Prdm13-flox Mouse

PRDM13, a transcriptional repressor, is a key regulator in neuronal development. It functions downstream of the transcription factor PTF1A and is involved in specifying neuronal subtypes. In the retina, it contributes to the development of amacrine interneurons, and in the spinal cord, it helps maintain the balance of inhibitory and excitatory neurons [3,4,6,7]. It is also implicated in hindbrain development, with its role in hypothalamic and cerebellar development being of particular interest [1,2].
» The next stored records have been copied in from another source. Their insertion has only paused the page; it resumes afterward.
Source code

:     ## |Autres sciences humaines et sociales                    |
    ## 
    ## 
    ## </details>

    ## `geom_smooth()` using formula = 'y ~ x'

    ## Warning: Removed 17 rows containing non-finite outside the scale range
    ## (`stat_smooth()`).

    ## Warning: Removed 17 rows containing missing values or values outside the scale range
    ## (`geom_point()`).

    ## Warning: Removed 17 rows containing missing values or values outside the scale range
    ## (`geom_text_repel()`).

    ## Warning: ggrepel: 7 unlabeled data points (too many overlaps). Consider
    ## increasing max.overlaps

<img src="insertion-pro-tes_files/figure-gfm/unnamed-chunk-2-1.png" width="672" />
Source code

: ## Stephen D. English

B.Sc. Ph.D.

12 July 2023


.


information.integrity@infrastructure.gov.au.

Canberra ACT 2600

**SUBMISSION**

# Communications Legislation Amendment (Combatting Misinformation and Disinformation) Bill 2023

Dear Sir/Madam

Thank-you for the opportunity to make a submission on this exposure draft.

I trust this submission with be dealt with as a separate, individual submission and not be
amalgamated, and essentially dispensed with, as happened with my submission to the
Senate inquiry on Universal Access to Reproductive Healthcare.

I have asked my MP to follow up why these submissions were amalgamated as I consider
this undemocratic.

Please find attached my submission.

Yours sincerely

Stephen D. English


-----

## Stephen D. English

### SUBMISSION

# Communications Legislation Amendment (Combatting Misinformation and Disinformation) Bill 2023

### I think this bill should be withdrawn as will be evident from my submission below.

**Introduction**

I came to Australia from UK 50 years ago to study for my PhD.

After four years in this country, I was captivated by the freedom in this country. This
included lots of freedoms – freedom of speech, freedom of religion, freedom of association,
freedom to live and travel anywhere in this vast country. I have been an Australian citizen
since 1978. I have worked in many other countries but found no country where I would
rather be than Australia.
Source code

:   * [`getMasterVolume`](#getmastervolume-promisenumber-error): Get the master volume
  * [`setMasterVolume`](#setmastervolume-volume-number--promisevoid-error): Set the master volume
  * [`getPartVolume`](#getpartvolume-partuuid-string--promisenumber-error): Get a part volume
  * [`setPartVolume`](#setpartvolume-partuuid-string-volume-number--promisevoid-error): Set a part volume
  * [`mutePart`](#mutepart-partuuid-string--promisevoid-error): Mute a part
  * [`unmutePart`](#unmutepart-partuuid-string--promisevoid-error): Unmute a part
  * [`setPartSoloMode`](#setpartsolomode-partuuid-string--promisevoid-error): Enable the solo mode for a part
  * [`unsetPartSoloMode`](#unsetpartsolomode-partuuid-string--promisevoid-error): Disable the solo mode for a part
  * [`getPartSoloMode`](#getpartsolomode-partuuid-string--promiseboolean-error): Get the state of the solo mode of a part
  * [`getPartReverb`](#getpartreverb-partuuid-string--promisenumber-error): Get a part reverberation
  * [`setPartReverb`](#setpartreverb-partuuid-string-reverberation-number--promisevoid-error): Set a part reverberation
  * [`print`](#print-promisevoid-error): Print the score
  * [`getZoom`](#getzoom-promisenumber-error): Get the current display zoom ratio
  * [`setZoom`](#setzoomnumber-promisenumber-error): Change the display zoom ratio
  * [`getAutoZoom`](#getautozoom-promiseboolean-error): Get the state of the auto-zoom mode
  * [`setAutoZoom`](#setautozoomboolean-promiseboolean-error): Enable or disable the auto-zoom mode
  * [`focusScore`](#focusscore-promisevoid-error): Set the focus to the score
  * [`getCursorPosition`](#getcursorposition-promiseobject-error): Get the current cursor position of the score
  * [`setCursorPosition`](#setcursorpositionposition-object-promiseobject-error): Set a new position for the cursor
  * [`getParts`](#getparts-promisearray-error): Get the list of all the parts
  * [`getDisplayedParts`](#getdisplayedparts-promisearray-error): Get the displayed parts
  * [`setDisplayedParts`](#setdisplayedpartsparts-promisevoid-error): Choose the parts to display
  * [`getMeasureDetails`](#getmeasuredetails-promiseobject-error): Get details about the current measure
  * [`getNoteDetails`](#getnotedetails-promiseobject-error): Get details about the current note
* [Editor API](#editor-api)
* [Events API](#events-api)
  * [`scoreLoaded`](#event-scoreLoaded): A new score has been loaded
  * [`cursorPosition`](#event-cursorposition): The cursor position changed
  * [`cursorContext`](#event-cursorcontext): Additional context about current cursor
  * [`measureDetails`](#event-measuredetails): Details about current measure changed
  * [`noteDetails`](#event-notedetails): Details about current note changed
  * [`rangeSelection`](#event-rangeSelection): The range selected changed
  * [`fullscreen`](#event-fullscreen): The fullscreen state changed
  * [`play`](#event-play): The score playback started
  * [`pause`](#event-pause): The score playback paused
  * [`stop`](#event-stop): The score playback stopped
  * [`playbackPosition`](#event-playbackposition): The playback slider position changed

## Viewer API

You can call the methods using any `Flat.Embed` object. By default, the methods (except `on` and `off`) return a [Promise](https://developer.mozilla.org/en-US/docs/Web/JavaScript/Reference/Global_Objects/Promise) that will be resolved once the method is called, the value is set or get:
In zebrafish, loss of prdm13 function leads to a reduction in Purkinje cell numbers and absence of the inferior olive nuclei, highlighting its role in hindbrain development [1]. In Prdm13 -deficient mice, there is a reduction in GABAergic and glycinergic amacrines in the retina, and abnormal visual sensitivities are observed [3]. Prdm13 -deficient mice also display cerebellar hypoplasia, delayed pubertal onset, and a significant reduction in the number of Kisspeptin neurons in the hypothalamus [2]. Additionally, chemogenetic inhibition or knockout of Prdm13+ neurons in the dorsomedial hypothalamus of mice affects sleep-wake patterns [5].

In conclusion, Prdm13 is crucial for neuronal subtype specification, especially in the retina, spinal cord, hypothalamus, and cerebellum. Studies using gene knockout mouse models have revealed its role in diseases such as pontocerebellar hypoplasias, congenital hypogonadotropic hypogonadism, and potentially North Carolina macular dystrophy. Understanding Prdm13's function provides insights into the mechanisms of neuronal development and related disorders.